I cry in church. A lot.
I know, I know. Since I cry in [fill in the blank] a lot, this comes as no surprise. What came as a surprise last Sunday was what triggered the Church Cry this time.
Earlier this year Mark and I made the difficult, been-coming-for-a-long-time decision to leave our church and look for a new one. The reasons are many, but none of them include an ugly dispute or falling out. We loved our church home of eight years, and I will be forever thankful for all the things we learned, the ways we grew and the ways we served, and – most importantly – the people we met and loved there.
However, our church home was no longer the right place for us. And so we had to leave.
We actually realized this more than a year ago. It’s been really hard to actually leave!
After a summer of trying various churches in our area, we finally found one that we feel is a good match. We’re not completely sure it’s our new home, but we’re going to stay for a while and find out.

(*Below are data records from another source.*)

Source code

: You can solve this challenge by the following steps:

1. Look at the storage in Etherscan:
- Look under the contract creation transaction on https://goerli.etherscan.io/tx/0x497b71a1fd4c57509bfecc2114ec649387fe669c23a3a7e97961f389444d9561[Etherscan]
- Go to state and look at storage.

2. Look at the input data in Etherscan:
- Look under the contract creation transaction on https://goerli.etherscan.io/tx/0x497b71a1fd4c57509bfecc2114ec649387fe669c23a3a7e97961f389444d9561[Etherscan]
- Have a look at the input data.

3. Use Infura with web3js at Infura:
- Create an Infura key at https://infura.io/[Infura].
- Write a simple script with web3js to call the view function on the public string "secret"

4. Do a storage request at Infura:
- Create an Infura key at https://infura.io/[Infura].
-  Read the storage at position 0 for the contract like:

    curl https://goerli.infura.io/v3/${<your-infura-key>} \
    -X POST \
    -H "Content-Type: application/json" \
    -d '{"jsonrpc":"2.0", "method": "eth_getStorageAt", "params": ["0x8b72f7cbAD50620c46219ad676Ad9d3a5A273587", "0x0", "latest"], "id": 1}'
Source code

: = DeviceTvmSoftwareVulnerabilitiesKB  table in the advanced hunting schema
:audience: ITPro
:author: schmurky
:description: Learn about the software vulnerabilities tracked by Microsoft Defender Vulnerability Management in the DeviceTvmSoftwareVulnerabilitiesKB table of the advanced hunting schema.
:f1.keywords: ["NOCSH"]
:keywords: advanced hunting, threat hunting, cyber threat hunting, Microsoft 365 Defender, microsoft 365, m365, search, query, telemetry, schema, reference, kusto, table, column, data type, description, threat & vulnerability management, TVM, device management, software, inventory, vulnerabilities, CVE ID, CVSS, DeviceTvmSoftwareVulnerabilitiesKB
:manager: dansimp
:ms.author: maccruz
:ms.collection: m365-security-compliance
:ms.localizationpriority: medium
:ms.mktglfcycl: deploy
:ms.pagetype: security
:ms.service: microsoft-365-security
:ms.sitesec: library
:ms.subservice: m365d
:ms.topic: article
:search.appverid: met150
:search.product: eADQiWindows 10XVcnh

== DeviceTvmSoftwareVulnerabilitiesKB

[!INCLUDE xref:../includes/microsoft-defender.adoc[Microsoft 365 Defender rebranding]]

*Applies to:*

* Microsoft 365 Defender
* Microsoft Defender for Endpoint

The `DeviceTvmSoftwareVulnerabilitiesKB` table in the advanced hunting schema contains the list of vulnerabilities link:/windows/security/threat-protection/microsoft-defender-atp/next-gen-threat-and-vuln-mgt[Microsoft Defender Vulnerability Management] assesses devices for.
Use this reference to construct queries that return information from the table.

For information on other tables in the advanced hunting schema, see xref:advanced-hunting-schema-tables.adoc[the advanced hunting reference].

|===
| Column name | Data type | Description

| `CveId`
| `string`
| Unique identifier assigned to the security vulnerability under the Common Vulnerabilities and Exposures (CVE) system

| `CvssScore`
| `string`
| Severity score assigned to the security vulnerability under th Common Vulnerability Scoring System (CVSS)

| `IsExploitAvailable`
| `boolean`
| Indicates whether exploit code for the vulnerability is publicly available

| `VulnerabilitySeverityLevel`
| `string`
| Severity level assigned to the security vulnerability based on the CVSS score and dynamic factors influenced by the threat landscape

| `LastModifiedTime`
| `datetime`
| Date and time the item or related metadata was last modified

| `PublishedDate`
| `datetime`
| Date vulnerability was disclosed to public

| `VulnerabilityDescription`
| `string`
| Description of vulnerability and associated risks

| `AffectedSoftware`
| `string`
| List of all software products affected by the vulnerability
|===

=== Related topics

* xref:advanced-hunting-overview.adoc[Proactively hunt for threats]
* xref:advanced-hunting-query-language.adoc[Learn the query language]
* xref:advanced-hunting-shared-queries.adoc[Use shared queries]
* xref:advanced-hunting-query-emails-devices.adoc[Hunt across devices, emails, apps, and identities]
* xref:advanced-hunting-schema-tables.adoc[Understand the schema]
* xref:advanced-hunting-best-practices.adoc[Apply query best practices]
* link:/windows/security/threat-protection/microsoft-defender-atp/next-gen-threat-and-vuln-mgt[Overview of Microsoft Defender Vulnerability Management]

Last Sunday we slid into a middle row, glad for the darkened auditorium and loud music. Both hid the fact that our whole family had been snapping at each other all morning. As often happens, though, the praise music and prayer did their trick and before long I was feeling a sense of worship and peace.
The message was great. Not perfect, but great – and about something important to me right now. And, if I’m honest, something I hadn’t heard preached before.
So, there I was, feeling pretty good in our [tentative] new church home. And that’s when it happened.
The worship band fired up Mighty to Save. And I bawled.
What on earth???
Here’s the thing. In 2009, I sang with the church choir for five or thirty (it was a LOT) services. At each one, we sang the longest version of Mighty to Save known to man or choir director. Everyone loves that song. It’s a church favorite. Maybe it’s YOUR favorite. I don’t know. But it is NOT my favorite.
From then on I wanted to gnash my teeth and tear my choir robe every time we led worship for that song – including another Easter. (I’m kidding. We didn’t wear choir robes.) It became a joke with a couple of my choir friends, and I even admitted to our choir director that I didn’t exactly love that song.
So when I heard the electric guitar start those familiar (dreaded – no, not dreaded! Bad Mary!) notes, I started feeling a little shaky. And by the time we reached the chorus, it was full-out Ugly Cry.
Once again, I was grateful for the dark auditorium and loud music. Except, you know, that particular music. Blast that song!
I got it together by the end of the song (Have I mentioned this song is crazy long?), and we left to pick up Annalyn. I was still content with our decision to leave our old church, and I was still happy with the choice we’d made to try this new church. And I was still a little bit sad about the whole thing.
Have you ever found yourself looking for a new church home – or crying in church?